What is the difference between acquiescence and surrender? And which are you engaged in?

Let’s say that one feels like defeat in a battle with another — like submitting to an opponent in a fighting ring.

The other feels like triumph in an internal struggle — like the dedication of a devout to their practice, beliefs, or God. This is the sense in which I mean the word “surrender.”

They may be similar in action. But in intent, they could hardly be more distant. An entire life journey can be taken on the road from one to the other.

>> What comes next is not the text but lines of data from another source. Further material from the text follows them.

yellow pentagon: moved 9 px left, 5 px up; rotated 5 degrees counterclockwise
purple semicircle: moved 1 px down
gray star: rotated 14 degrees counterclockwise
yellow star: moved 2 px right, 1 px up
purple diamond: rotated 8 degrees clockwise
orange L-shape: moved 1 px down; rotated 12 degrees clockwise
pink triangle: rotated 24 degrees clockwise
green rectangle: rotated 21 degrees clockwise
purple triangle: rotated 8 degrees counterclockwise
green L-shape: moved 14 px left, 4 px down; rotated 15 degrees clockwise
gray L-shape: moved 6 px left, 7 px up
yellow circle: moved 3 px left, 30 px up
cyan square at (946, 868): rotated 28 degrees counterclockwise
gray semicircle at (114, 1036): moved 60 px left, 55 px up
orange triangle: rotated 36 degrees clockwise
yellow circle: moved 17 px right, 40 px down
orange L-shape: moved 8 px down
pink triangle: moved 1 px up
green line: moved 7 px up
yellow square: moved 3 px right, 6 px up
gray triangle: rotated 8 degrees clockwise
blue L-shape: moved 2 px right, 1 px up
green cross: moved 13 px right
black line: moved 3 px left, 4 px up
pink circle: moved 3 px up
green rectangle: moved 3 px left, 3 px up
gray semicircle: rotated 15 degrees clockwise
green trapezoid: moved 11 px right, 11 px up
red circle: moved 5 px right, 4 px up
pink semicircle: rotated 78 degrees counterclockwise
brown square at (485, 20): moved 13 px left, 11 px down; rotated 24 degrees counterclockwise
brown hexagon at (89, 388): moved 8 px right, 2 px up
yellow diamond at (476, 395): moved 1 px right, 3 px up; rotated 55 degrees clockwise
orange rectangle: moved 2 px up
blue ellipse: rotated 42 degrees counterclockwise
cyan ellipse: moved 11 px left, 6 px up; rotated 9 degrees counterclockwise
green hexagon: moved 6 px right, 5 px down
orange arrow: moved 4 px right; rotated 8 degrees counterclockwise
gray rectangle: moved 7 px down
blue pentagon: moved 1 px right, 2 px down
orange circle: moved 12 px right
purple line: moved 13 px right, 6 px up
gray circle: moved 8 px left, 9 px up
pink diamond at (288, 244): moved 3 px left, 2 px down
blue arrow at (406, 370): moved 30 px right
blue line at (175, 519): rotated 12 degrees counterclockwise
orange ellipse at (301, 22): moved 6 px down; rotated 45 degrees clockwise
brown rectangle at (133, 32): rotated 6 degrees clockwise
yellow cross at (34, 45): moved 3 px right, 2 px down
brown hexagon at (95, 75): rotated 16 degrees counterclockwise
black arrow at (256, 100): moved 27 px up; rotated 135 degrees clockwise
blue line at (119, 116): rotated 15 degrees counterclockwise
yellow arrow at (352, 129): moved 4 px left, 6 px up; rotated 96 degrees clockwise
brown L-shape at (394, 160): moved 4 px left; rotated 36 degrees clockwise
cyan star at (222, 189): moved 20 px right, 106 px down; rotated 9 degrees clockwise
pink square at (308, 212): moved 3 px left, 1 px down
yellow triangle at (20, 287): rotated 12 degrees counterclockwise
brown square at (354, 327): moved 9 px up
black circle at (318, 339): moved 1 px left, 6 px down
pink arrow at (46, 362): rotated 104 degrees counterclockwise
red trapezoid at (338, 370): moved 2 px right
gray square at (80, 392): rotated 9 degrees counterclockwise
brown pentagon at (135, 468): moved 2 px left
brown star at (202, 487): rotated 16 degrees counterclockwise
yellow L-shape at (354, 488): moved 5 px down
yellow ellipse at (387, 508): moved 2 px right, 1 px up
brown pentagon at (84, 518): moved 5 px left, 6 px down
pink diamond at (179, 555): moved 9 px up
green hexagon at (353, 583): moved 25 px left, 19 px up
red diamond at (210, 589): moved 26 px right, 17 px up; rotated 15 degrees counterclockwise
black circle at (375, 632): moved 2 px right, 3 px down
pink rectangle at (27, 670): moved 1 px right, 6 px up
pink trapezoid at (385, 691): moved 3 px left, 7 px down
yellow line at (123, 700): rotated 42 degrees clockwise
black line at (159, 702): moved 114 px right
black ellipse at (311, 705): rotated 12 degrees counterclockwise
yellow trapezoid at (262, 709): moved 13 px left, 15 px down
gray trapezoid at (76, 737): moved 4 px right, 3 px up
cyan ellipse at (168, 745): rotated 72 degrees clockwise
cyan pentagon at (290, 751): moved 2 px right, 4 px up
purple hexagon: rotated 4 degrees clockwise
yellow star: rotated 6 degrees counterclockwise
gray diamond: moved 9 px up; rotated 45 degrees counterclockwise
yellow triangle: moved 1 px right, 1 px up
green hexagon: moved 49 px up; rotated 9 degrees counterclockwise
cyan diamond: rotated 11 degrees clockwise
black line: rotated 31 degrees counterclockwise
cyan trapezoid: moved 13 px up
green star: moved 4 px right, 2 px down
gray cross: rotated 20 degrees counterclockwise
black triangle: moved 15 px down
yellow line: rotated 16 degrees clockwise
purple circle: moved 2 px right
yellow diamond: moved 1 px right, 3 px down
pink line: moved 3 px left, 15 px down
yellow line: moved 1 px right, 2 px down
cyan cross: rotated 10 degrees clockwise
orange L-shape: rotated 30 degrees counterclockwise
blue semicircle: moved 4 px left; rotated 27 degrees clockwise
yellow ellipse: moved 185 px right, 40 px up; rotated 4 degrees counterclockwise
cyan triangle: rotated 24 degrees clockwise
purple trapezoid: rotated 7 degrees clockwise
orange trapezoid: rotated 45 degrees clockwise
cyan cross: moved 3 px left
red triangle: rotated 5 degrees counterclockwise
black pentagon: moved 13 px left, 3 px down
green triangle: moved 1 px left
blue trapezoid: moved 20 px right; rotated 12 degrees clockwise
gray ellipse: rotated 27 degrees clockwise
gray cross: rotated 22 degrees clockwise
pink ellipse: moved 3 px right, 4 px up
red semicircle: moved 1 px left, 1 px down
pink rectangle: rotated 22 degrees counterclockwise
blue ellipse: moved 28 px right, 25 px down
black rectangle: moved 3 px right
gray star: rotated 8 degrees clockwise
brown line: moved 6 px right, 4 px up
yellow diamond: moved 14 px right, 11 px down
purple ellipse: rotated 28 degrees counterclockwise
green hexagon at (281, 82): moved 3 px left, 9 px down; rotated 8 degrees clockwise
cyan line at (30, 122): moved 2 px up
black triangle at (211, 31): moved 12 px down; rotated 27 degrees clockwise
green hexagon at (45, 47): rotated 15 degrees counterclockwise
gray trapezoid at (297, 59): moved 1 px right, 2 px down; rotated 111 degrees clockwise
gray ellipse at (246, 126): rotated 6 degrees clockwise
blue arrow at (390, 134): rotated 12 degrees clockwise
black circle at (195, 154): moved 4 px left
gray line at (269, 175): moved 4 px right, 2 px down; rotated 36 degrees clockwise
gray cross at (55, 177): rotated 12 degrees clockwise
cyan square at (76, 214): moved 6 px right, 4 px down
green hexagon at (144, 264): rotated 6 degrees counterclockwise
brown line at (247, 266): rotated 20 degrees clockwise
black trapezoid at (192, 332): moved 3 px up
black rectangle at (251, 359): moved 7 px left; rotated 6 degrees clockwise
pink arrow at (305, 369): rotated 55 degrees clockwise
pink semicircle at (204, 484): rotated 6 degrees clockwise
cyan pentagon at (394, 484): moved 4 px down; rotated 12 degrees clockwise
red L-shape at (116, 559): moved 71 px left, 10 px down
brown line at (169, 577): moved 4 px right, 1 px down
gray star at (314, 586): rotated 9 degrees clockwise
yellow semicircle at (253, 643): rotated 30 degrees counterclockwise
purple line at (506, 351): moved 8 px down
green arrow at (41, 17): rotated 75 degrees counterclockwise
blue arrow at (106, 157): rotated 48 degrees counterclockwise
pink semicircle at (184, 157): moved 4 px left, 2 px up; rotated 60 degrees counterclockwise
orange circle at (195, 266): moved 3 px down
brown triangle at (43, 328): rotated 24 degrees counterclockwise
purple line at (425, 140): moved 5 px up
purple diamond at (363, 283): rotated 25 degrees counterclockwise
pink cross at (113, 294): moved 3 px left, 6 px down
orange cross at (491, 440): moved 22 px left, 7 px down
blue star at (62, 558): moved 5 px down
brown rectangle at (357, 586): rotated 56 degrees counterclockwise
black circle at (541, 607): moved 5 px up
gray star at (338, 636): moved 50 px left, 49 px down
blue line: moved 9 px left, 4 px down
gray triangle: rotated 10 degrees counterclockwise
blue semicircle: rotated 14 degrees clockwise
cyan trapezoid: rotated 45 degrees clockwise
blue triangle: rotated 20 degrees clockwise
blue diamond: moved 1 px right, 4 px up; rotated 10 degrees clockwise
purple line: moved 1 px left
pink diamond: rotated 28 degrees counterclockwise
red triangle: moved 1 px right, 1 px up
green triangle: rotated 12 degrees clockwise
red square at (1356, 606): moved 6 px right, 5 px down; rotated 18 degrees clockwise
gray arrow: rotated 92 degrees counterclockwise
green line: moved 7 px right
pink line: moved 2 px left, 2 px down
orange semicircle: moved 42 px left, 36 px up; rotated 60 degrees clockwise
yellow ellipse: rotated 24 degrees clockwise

The sequence above is very common. Whole books have been written about each step here. But it can be helpful to zoom out to see your current location in the bigger picture.

1 reply
  1. Allen Wagner
    Allen Wagner says:

    The distinction “acquiescence” vs. “surrender” is the difference between “being-in” (duality) and/or “being-of” (singularity) the World. Second, is “surrender” perhaps miscast, for there is no renderer when surrender shows up, only the result of having been there, sometime past.